The same technology is making headlines in the professional sports industry. Major League Baseball is now providing live game video feeds online to desktop baseball fans all over the world. In order to protect local TV broadcast rights in the 26 major league cities, MLB.TV uses geolocation provider Quova, a Mountain View company that innovates this technology, to block viewers in certain cities from seeing certain games. With all the legal “bases” covered, MLB is able to access a whole new market of fans. And other providers of digital content, such as movies and music, are able to leverage geolocation solutions in similar ways to enable their own business models to produce new revenues.

A newly emergent application for geolocation is network security. IT security experts must execute a difficult balancing act in attempting to deny network access to external intruders while providing it to employees, partners and customers. Real-time geolocation data can be leveraged as a network watchdog to provide a first-alert intrusion alarm based on the geographic location of the potential intruder. At the same time, geo-data is also a valuable tool for authenticating rightful users and allowing them the ready access they need.

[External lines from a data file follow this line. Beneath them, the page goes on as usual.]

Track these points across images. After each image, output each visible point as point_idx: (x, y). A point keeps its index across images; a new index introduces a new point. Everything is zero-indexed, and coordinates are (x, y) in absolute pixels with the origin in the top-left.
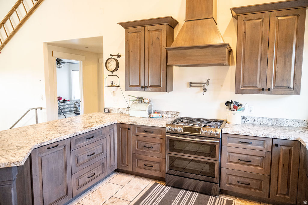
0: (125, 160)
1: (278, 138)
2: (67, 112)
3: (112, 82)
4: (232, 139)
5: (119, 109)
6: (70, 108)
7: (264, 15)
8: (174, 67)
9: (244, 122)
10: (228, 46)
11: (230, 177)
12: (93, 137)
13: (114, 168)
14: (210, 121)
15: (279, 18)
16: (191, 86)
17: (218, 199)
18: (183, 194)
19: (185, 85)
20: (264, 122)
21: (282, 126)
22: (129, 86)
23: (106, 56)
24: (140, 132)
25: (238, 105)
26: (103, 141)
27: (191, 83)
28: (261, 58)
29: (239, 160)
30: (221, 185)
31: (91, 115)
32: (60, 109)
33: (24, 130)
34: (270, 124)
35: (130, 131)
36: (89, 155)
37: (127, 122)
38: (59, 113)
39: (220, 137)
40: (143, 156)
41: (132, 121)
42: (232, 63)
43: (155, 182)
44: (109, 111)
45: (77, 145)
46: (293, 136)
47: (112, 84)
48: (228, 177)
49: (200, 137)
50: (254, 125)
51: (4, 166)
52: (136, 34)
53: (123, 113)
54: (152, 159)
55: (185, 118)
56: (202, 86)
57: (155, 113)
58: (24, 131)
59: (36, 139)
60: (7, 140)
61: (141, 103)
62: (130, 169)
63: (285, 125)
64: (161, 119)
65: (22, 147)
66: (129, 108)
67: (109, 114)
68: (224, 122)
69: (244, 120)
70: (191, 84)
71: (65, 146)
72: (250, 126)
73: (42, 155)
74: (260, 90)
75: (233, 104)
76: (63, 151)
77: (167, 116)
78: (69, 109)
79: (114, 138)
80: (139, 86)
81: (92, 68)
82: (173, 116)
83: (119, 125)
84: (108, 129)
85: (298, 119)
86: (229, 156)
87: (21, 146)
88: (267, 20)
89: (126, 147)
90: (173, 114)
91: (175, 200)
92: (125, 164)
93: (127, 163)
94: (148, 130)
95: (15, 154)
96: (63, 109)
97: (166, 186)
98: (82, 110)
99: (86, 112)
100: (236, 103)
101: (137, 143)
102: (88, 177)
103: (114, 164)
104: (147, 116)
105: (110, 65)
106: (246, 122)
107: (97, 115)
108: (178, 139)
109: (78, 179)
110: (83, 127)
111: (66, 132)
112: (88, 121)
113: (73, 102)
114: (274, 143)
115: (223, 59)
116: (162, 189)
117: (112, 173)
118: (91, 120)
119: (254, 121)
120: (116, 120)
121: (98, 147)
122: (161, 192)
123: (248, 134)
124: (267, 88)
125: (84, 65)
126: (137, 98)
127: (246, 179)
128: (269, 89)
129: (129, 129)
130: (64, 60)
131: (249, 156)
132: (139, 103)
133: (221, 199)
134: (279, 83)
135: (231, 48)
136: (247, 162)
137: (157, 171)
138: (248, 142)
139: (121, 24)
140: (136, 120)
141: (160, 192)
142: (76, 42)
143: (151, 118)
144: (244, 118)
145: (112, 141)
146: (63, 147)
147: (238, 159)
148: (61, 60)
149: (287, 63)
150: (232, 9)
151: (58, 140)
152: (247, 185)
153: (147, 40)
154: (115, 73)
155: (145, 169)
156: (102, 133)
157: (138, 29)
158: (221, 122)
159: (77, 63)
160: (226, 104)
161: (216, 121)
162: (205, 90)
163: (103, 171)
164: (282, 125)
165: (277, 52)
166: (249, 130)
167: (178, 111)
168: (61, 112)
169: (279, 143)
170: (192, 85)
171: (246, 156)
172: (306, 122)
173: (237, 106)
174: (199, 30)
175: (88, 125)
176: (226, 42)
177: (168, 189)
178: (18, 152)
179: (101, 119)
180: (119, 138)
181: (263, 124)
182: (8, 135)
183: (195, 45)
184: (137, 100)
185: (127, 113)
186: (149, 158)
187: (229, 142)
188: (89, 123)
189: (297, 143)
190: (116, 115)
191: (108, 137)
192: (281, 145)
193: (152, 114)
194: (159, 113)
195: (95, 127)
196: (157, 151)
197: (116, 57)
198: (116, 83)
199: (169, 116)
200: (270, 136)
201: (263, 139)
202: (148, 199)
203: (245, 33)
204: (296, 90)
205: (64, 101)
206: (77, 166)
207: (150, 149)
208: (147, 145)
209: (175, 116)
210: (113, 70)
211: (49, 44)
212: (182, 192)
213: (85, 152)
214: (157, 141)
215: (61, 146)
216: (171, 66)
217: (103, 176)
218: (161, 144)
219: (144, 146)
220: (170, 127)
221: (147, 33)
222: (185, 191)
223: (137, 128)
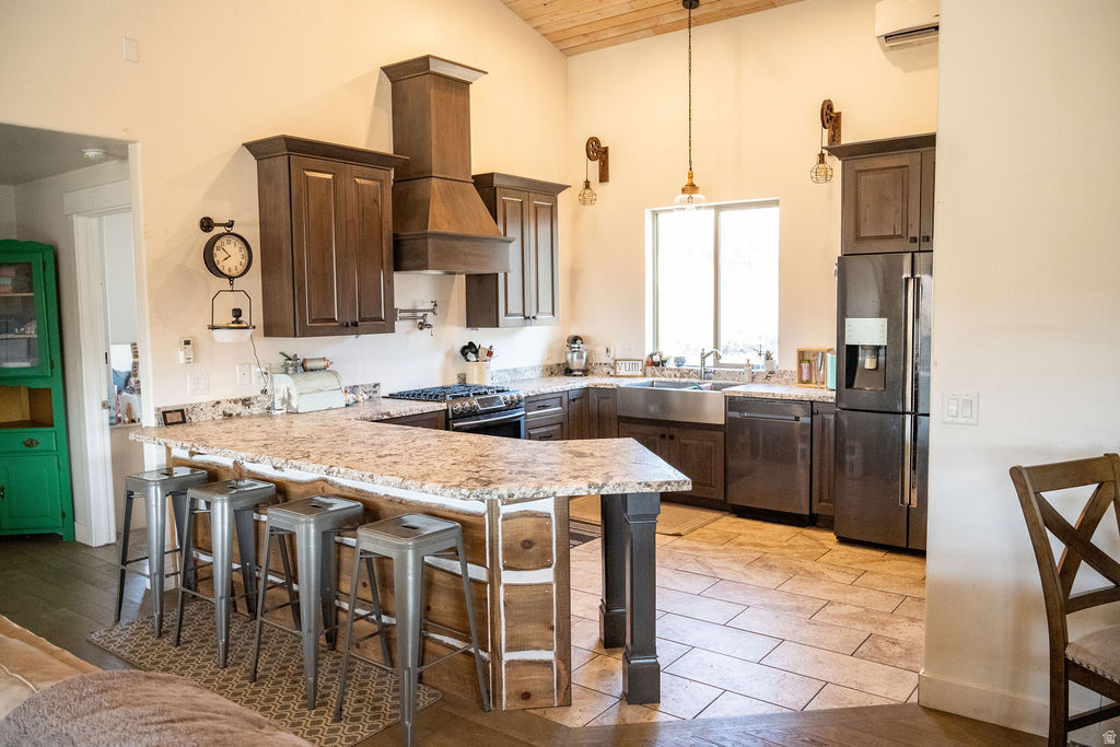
3: (237, 313)
4: (531, 406)
5: (218, 403)
7: (523, 195)
16: (400, 319)
27: (401, 311)
44: (184, 417)
47: (237, 320)
53: (231, 415)
66: (264, 392)
67: (181, 426)
74: (526, 319)
82: (368, 396)
88: (526, 204)
90: (368, 389)
114: (570, 398)
128: (535, 318)
139: (289, 140)
150: (495, 175)
153: (351, 201)
157: (330, 165)
160: (463, 351)
169: (574, 395)
170: (402, 315)
192: (575, 399)
203: (505, 219)
209: (371, 394)
210: (235, 272)
220: (459, 405)
221: (350, 181)
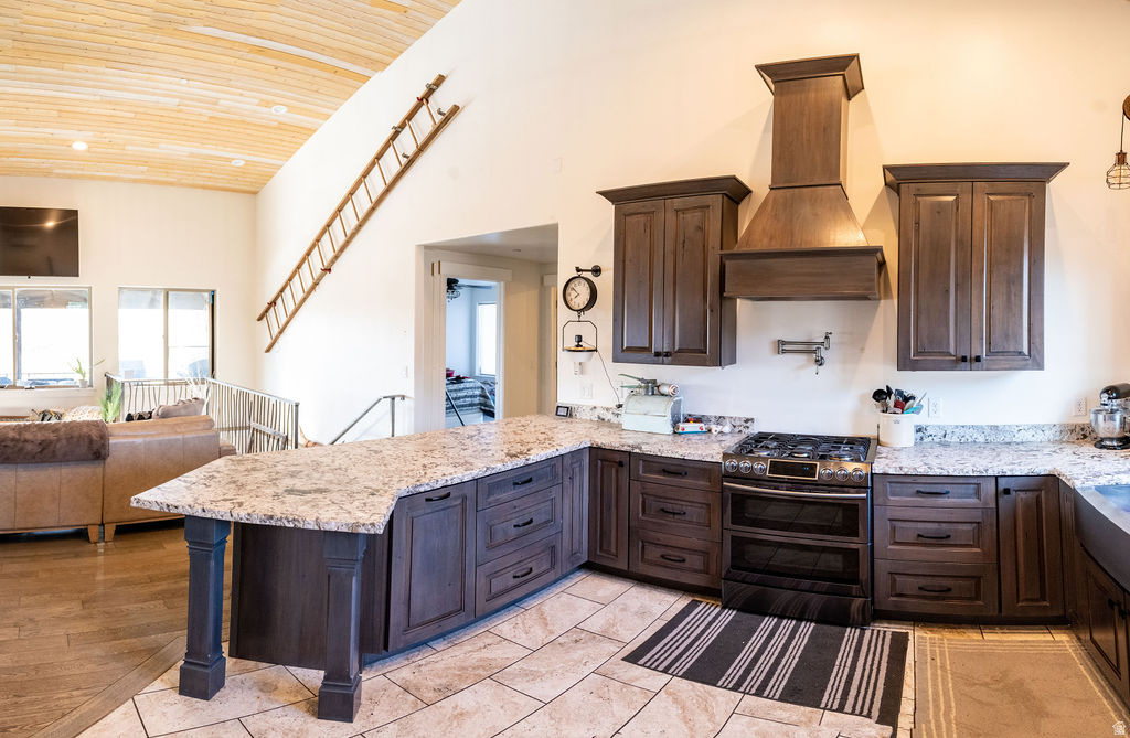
0: (610, 543)
1: (1008, 474)
2: (463, 406)
3: (579, 339)
4: (898, 488)
5: (596, 408)
6: (471, 397)
7: (959, 187)
8: (738, 300)
9: (922, 439)
10: (879, 255)
11: (898, 578)
12: (530, 480)
13: (580, 558)
14: (837, 442)
15: (992, 198)
16: (784, 351)
17: (868, 633)
18: (771, 627)
19: (767, 348)
20: (967, 436)
21: (1009, 443)
22: (623, 351)
23: (565, 272)
24: (650, 472)
25: (907, 399)
26: (555, 492)
27: (784, 343)
28: (956, 285)
29: (919, 536)
30: (876, 600)
31: (523, 421)
32: (448, 399)
33: (375, 447)
34: (981, 439)
35: (626, 469)
36: (521, 523)
37: (617, 445)
38: (447, 409)
39: (868, 483)
40: (659, 535)
41: (631, 442)
42: (887, 294)
43: (690, 599)
44: (569, 413)
45: (492, 498)
46: (1042, 465)
47: (579, 346)
48: (895, 580)
49: (816, 486)
50: (945, 445)
51: (345, 529)
52: (642, 218)
53: (603, 420)
54: (682, 542)
55: (771, 434)
56: (812, 351)
57: (688, 421)
58: (376, 452)
59: (403, 474)
60: (346, 470)
61: (653, 394)
62: (622, 565)
63: (1014, 440)
64: (704, 437)
65: (377, 491)
66: (620, 406)
67: (569, 420)
68: (873, 444)
69: (920, 434)
70: (782, 347)
71: (464, 498)
72: (938, 450)
73: (414, 514)
74: (957, 361)
75: (893, 396)
76: (459, 509)
77: (719, 428)
78: (468, 400)
79: (581, 486)
80: (648, 349)
81: (527, 299)
82: (737, 430)
83: (595, 451)
84: (567, 461)
85: (1041, 422)
86: (894, 529)
87: (374, 487)
88: (966, 198)
89: (614, 509)
90: (738, 423)
91: (751, 642)
92: (608, 552)
93: (613, 551)
94: (672, 468)
95: (365, 504)
96: (455, 399)
97: (724, 608)
98: (499, 405)
99: (509, 413)
100: (900, 393)
101: (644, 502)
102: (515, 577)
103: (580, 551)
104: (670, 430)
105: (573, 294)
106: (925, 440)
107: (538, 424)
108: (755, 492)
109: (491, 576)
110: (507, 455)
111: (467, 465)
112: (518, 438)
113: (479, 384)
114: (1001, 488)
115: (868, 284)
116: (713, 614)
117: (572, 572)
118: (524, 437)
119: (945, 436)
120: (588, 439)
121: (542, 505)
122: (710, 623)
123: (938, 472)
124: (973, 356)
125: (508, 291)
126: (642, 380)
127: (941, 579)
128: (978, 359)
129: (621, 464)
130: (461, 282)
131: (944, 525)
132: (647, 394)
133: (875, 632)
134: (998, 345)
135: (883, 258)
136: (940, 540)
137: (700, 572)
138: (938, 491)
139: (605, 194)
140: (640, 441)
141: (706, 622)
142: (494, 240)
143: (680, 434)
144: (919, 430)
145: (576, 494)
146: (459, 501)
147: (915, 535)
148: (457, 281)
149: (1013, 297)
150: (885, 168)
151: (449, 483)
152: (943, 593)
153: (670, 234)
154: (588, 315)
155: (666, 567)
156: (551, 471)
157: (647, 205)
158: (865, 442)
159: (489, 287)
160: (874, 397)
161: (852, 441)
162: (819, 362)
163: (553, 566)
164: (1007, 440)
165: (990, 272)
166: (938, 461)
167: (749, 417)
168: (452, 407)
169: (1012, 484)
170: (787, 347)
171: (935, 526)
172: (1057, 428)
173: (904, 401)
174: (806, 210)
175: (517, 448)
176: (873, 243)
177: (729, 616)
178: (369, 500)
179: (550, 435)
180: (595, 486)
181: (967, 443)
182: (347, 456)
183: (797, 247)
184: (641, 387)
185: (615, 420)
186: (674, 541)
187: (894, 495)
188: (522, 443)
189: (1052, 482)
190: (588, 425)
191: (567, 482)
192: (1016, 491)
193: (681, 425)
194: (698, 420)
195: (538, 455)
196: (698, 523)
197: (589, 275)
198: (588, 343)
199: (727, 429)
200: (990, 473)
201: (975, 481)
202: (675, 640)
203: (918, 223)
204: (1035, 359)
205: (459, 380)
206: (490, 548)
207: (676, 517)
208: (669, 507)
209: (741, 428)
210: (582, 307)
211: (427, 248)
212: (768, 623)
213: (509, 517)
214: (699, 498)
215: (455, 498)
216: (733, 299)
217: (551, 576)
218: (708, 505)
219: (663, 510)
220: (734, 462)
221: (671, 217)
222: (775, 620)
223: (644, 461)
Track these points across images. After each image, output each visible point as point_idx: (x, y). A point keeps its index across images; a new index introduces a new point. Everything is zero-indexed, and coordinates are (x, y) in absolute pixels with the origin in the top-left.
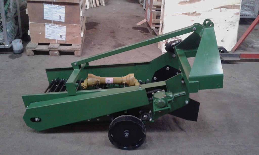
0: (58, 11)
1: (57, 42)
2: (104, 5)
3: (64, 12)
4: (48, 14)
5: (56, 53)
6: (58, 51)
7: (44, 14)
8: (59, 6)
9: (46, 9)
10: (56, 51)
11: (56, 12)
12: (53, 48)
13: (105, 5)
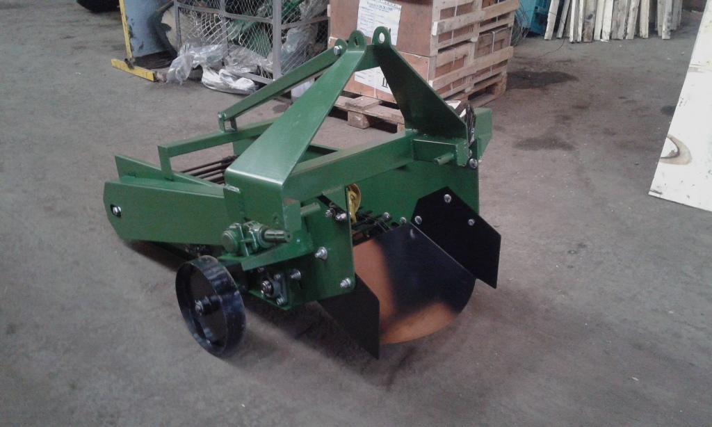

And when a hacker or fraud purveyor does attempt to penetrate the network, geolocation data can be employed in a forensic role to investigate breaches and improve preparations for future attacks.

Successful e-commerce in the 21st century requires a digital strategy that includes the best available technology. A well-armed website can extend the reach and revenue opportunities of any enterprise by generating customer loyalty, providing market access and streamlining business processes – old-fashioned business principles that were the keys to success long before the Web ever existed. Geolocation, with its ability to target customers, prevent fraud and maximize new opportunities, is a technology that should be a weapon in the arsenal of every online enterprise.